A fleeing driver caused a fatal head-on collision south of Washington, DC. The incident started along I-95 in Spotsylvania County, Virginia (VA), and ended tragically in the interstate’s Express Lanes through Prince William County. By the time the high-speed chase concluded, the at-fault driver and two other people were dead. Four other individuals suffered injuries.



According to state police, one of its troopers clocked a Dodge Charger traveling at 80 mph in a 65 mph zone. The officer signaled the driver of the Dodge to pullover, but the woman behind the wheel of the car took off. The initial trooper broke off pursuit due to heavy traffic while the fleeing woman used the highway shoulder to go around slower-moving vehicles.


A second trooper engaged the Dodge south of the town of Dumfries, and the fleeing driver crashed through several lowered vehicle barriers in order to enter the Express Lanes going against oncoming traffic. The trooper did not follow.

Quoting a state police press release, WAVY TV-10 reported what happened next: “The Dodge struck a 2020 Ford Ranger pickup truck head-on in Prince William County. The truck landed on its side over the guardrail. Then, a 2016 Hyundai Tucson and a 2021 Volkswagen Atlas collided with the Dodge, causing the Dodge to catch fire.”

The driver of the Dodge died from physical injuries and burns at the scene. Her passenger was ejected through the car’s windshield and also died before being transported to a hospital.

Perhaps most tragically, the 61-year-old retired Marine helicopter pilot in the pickup truck suffered fatal injuries. He was reportedly commuting home from his job at the Pentagon at around 4:30 pm on March 18, 2021, when he fell victim to the driver who was running from a stop for alleged speeding.

The four individuals in the Hyundai and Volkswagen who survived the multivehicle crash were described as sustaining only minor injuries. All are expected to physically recover.
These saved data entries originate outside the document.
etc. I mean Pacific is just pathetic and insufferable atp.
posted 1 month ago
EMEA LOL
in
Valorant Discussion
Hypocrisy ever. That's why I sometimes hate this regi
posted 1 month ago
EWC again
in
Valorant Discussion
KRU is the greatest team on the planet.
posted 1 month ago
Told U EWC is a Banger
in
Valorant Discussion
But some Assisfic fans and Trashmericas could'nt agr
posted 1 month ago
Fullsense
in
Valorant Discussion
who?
A Senseless Loss With Legal Complications

Authorities did not publicly state a reason for why the woman driving the Dodge refused to stop when signaled to do so. Whatever her motive or intent, the deadly outcome cannot be undone or explained away. My Virginia wrongful death law firm colleagues and I send our deepest condolences to the family in Dumfries who suddenly and senselessly lost a father, grandfather and husband. We also wish for all the innocent injured individuals to make quick recoveries.

It is unknown whether the woman who caused the head-on and chain-reaction crashes carried car insurance. If she did, the victims of her negligent and reckless actions will be able to file wrongful death and personal injury claims against her policy. Insurance does not expire when an at-fault driver loses their life in the wreck they caused.

The crash victims will probably also need to invoke the uninsured and underinsured motorist (UM/UIM) coverage provisions of their own car insurance policies. Virginia requires each policy sold in the state to include UM/UIM coverage. Crash victims have access to these benefits after hit-and-run collisions, when at-fault drivers have no insurance and when liability limits are too low to provide full compensation.

Insurance companies do not automatically settle UM/UIM claims, however. Seeking compensation in this way amounts to suing your own insurer. Consequently, partnering with a dedicated and caring plaintiff’s attorney can be a good idea.